Positive and balancing selections are terms used to characterize different aspects that selection forces might impose on a population. Positive selection, also termed directional or purifying selection, refers to the selection process through which a particular phenotype (or genotype) is favored in a given environment, which leads to an increase of its frequency in a population. In contrast, balancing selection refers to the selective process through which multiple alleles are selected, thus preserving the genetic diversity in a population. Balancing selection is often observed when heterozygous animals have a competitive advantage. Alternatively, these may be regions of convergent selection across groups. Importantly, both positive and balancing selection phenomena can be tracked using SNP genotypes or sequence data from the cattle genome.

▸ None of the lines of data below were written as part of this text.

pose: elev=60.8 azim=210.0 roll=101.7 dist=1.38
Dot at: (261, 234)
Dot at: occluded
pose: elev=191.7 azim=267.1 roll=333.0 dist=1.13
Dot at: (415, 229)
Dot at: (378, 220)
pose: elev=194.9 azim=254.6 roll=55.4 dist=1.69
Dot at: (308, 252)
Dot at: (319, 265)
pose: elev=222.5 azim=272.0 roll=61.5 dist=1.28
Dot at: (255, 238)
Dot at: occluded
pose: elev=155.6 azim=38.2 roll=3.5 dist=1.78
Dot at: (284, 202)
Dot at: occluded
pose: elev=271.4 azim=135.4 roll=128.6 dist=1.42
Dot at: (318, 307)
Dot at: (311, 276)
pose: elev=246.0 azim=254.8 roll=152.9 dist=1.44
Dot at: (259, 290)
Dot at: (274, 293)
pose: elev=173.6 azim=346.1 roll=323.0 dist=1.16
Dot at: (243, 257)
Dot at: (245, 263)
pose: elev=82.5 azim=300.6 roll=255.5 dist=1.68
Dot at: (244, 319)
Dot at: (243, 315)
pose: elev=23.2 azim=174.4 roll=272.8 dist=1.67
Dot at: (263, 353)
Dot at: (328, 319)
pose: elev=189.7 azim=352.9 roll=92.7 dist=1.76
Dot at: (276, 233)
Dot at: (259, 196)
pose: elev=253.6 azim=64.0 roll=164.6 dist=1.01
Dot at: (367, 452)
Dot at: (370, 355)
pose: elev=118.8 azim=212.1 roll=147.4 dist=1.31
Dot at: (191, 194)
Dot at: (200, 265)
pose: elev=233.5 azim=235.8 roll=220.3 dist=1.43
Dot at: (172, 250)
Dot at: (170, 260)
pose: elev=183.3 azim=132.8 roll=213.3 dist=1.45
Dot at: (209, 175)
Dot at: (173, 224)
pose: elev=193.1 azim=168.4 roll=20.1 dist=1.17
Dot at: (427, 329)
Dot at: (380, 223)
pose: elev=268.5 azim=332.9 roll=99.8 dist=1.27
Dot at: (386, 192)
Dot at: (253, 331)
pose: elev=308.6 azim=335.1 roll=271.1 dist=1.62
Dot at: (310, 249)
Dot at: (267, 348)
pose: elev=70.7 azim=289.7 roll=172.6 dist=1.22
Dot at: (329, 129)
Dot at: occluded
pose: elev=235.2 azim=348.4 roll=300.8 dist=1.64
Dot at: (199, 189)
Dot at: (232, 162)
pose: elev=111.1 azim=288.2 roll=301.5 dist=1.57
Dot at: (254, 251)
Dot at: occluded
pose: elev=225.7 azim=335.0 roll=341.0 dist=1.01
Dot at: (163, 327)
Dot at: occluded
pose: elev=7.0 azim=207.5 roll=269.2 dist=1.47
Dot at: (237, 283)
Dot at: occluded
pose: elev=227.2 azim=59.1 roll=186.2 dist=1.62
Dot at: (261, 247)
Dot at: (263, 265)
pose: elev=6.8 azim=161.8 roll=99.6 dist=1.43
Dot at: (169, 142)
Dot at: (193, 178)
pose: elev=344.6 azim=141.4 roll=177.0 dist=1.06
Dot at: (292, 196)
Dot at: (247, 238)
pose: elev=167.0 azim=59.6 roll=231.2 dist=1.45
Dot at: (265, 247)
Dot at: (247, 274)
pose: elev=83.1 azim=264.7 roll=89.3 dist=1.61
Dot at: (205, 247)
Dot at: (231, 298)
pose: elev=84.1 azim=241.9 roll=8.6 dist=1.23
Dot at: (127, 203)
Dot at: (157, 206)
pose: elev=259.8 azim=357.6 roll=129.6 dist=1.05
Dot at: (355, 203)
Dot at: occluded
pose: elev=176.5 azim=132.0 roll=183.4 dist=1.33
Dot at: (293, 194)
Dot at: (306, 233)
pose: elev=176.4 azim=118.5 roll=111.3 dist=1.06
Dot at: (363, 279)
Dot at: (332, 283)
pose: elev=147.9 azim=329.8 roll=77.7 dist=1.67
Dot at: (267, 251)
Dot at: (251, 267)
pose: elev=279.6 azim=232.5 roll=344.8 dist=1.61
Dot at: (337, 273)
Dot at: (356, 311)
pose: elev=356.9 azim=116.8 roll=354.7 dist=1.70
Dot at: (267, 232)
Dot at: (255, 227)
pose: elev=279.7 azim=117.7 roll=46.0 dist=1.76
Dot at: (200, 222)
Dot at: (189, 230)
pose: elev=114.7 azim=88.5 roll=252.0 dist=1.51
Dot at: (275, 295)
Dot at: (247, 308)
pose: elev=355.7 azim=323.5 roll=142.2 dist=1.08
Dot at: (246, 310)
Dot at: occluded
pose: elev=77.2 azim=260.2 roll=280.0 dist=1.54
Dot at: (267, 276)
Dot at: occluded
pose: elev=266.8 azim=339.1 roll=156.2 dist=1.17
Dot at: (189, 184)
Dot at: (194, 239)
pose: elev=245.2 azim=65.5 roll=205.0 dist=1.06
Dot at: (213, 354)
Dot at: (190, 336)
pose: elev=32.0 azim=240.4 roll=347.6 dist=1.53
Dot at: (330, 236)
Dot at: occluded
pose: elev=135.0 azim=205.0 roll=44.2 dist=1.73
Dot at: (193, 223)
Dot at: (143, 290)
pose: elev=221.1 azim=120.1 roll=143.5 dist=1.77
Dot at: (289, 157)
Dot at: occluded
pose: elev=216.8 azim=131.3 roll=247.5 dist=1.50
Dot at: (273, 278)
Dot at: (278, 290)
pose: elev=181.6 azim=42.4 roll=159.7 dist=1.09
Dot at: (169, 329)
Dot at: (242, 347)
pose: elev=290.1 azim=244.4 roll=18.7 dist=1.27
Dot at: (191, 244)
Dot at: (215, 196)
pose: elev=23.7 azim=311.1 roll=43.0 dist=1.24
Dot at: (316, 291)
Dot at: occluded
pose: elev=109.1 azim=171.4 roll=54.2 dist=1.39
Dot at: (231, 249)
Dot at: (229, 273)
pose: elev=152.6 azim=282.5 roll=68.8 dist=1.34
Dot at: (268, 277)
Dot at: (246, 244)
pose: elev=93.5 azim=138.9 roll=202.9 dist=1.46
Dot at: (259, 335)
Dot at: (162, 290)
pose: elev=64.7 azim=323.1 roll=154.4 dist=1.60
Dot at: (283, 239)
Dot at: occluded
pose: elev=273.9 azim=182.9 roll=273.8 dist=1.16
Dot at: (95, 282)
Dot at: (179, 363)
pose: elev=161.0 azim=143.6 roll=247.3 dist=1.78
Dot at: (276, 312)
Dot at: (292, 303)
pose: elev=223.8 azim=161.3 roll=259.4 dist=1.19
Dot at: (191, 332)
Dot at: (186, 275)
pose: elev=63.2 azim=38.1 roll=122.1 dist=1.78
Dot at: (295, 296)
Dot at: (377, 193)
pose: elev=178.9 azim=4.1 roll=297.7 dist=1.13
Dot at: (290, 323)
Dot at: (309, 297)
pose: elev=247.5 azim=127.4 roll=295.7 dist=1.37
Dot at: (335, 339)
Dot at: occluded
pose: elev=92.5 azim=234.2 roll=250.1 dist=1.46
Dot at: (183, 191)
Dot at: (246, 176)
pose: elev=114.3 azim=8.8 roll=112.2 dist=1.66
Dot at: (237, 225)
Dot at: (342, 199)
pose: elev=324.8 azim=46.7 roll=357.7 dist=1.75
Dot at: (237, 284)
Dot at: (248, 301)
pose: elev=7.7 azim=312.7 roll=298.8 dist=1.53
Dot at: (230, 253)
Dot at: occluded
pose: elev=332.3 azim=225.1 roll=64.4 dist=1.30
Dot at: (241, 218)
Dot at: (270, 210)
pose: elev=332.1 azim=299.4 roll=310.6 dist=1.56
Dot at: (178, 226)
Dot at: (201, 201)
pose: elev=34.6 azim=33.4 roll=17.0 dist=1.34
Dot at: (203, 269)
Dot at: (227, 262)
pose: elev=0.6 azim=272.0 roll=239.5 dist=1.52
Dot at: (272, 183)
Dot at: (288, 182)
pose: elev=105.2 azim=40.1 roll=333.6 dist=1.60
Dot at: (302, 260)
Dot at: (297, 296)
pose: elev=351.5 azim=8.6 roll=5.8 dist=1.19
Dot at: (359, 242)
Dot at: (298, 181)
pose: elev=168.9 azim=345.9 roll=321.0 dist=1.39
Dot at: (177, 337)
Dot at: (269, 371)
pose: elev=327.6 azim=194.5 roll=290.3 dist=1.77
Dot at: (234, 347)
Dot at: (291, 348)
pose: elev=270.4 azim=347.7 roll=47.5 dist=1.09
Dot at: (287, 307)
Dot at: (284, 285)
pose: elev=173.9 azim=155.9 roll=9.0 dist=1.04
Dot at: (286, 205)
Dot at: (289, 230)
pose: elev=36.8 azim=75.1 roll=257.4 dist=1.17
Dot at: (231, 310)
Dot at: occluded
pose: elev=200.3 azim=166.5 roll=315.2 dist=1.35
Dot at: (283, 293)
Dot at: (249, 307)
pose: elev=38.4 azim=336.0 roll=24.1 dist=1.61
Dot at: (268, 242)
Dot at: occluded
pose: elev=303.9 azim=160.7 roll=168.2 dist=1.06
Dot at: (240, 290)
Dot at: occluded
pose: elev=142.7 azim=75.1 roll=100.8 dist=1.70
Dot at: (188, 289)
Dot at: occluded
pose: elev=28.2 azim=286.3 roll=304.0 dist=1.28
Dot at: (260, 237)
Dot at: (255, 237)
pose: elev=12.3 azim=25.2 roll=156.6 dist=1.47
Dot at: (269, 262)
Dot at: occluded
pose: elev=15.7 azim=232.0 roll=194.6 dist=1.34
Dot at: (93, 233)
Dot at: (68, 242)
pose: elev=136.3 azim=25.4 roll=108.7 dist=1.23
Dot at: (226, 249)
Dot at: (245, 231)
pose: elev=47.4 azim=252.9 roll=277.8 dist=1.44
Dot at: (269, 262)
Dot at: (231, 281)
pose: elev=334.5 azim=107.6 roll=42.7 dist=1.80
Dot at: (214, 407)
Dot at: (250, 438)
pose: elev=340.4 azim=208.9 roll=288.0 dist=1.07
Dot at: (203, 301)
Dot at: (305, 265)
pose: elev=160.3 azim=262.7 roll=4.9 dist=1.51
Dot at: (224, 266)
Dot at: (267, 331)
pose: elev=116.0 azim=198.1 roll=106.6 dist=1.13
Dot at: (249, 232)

SNP genotyping has become widely used in animal genetics and a number of methods have been developed to identify regions under selection. Out of these FST is a widely used statistic to evaluate the diversity of subpopulations of animals or to determine the relative distance between populations. Many variations of the FST concept [7] exist, but all adhere to the core principle of being a metric of allele frequencies and their variance. This metric has also been used to identify loci under selection [810].

In this study, we used a pure drift FST model [11] which assumes all animals originated from the same ancestral population. This model was applied to taurine and zebu animals to identify loci under selection. These two groups correspond to the main (and most ancestral) separation of domestic cattle, which in most but not all cases corresponds to animals adapted to tropical and temperate environments. The identification of such loci can aid in the identification of genes and genomic variants that are related to environmental adaptation and/or selection derived from human agro-pastoral activities.


Statement on the ethical use of animals

No ethics statement was required for the collection of genetic material. The DNA from animals included in this study were either part of previous analyses that obtained specific permissions [12] or were extracted from semen straws collected in accredited AI centers in accordance with the Brazilian legislation on animal welfare.

Cattle samples and SNP genotypes

All individuals were genotyped using the BovineHD BeadChip that includes ~777 K SNP (Illumina, Inc. San Diego, USA) following standard procedures. The SNP set included in this genotyping platform was carefully selected to reduce the potential for ascertainment bias during SNP discovery. Seven different grouping of breeds were used to assess the minor allele frequency of all available SNP, this included Holstein, Angus, Nelore, Bos taurus taurus dairy excluding Holstein, Bos taurus taurus beef ignoring Angus, Bos taurus indicus excluding Nelore, and adapted Bos taurus taurus (e.g. Senepol). This was complemented with sequence data from 30 breeds that were compiled and weighted to minimize ascertainment bias. More information on the BovineHD can be found in the supplier’s website (

Only animals with call rates > = 98%, and SNP with more than 95% successful genotypes were kept in the final dataset. Filtering was also based on available pedigree information and the estimated proportion of alleles shared identical-by-descent (PI_HAT > 0.8) ([13], animals with high relatedness were excluded. A total of 339 Bos taurus taurus or taurine individuals from the Bovine Hapmap DNA panel [12] were included in the analyses. Breeds represented in this group were: Angus (n = 44), Brown Swiss (n = 24), Charolais (n = 37), Guernsey (n = 21), Hereford (n = 36), Holstein (n = 63), Jersey (n = 39), Limousin (n = 47), Norwegian Red (n = 17), and Red Angus (n = 11). The Bos taurus indicus or Zebu animals (n = 166) were also from the Bovine Hapmap experiment, and they were complemented with additional individuals. Breeds represented in this group were: Nelore (n = 91), Gir (n = 50), and Guzera (n = 25). Even though Brahmans are considered zebu animals, it is known that taurine animals were also used during the breed formation and expansion; therefore they were not included in these analyses.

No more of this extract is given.